Is there an example Android APK of an app built with Fyne? I had a few issues
getting `fyne package` to work with the calculator example[1], despite
following the instructions[2]. I'm really curious how it looks/works on
mobile.

I suppose any native platform access (sensors, camera, etc.) is out of scope
for a UI framework. Any ideas how feasible this is nowadays as a
Java/Kotlin/Flutter/Swift alternative?
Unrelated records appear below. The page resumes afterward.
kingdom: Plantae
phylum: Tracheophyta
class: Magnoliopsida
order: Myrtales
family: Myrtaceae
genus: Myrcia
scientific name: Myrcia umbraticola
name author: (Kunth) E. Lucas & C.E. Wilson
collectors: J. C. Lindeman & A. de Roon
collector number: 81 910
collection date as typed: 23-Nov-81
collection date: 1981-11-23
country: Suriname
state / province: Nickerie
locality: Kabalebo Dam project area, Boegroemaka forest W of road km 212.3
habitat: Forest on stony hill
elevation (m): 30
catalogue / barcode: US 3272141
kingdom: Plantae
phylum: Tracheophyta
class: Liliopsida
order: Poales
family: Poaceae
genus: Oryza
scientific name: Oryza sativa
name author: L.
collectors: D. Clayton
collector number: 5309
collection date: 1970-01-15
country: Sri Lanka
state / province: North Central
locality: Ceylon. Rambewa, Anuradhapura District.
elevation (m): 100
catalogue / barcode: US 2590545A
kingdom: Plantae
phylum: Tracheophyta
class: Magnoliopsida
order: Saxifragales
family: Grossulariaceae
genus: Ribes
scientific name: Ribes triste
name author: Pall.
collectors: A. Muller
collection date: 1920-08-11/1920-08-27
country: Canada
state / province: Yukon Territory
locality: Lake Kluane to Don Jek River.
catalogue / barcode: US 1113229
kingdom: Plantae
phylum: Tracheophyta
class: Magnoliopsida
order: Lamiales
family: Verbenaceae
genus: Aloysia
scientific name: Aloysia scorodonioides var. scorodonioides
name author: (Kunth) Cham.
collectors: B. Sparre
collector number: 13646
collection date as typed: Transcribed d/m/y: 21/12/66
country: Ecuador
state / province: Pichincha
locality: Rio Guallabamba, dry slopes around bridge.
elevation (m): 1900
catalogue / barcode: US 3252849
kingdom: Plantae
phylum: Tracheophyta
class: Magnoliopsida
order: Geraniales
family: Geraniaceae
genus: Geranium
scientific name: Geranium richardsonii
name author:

Is there some native bridge layer for
Go?

[1]: [https://github.com/fyne-
io/examples/tree/develop/calculator](https://github.com/fyne-
io/examples/tree/develop/calculator)

[2]: [https://github.com/fyne-io/fyne/blob/master/README-
mobile.md](https://github.com/fyne-io/fyne/blob/master/README-mobile.md)

------
zerr
I wonder why wxGo
([https://github.com/dontpanic92/wxGo](https://github.com/dontpanic92/wxGo))
is not maintained.

------
whatevas4
OpenSnitch was on HN recently and someone wrote an alternative UI[0] for it
with Fyne which is interesting.

[0]
[https://github.com/evilsocket/opensnitch/issues/257](https://github.com/evilsocket/opensnitch/issues/257)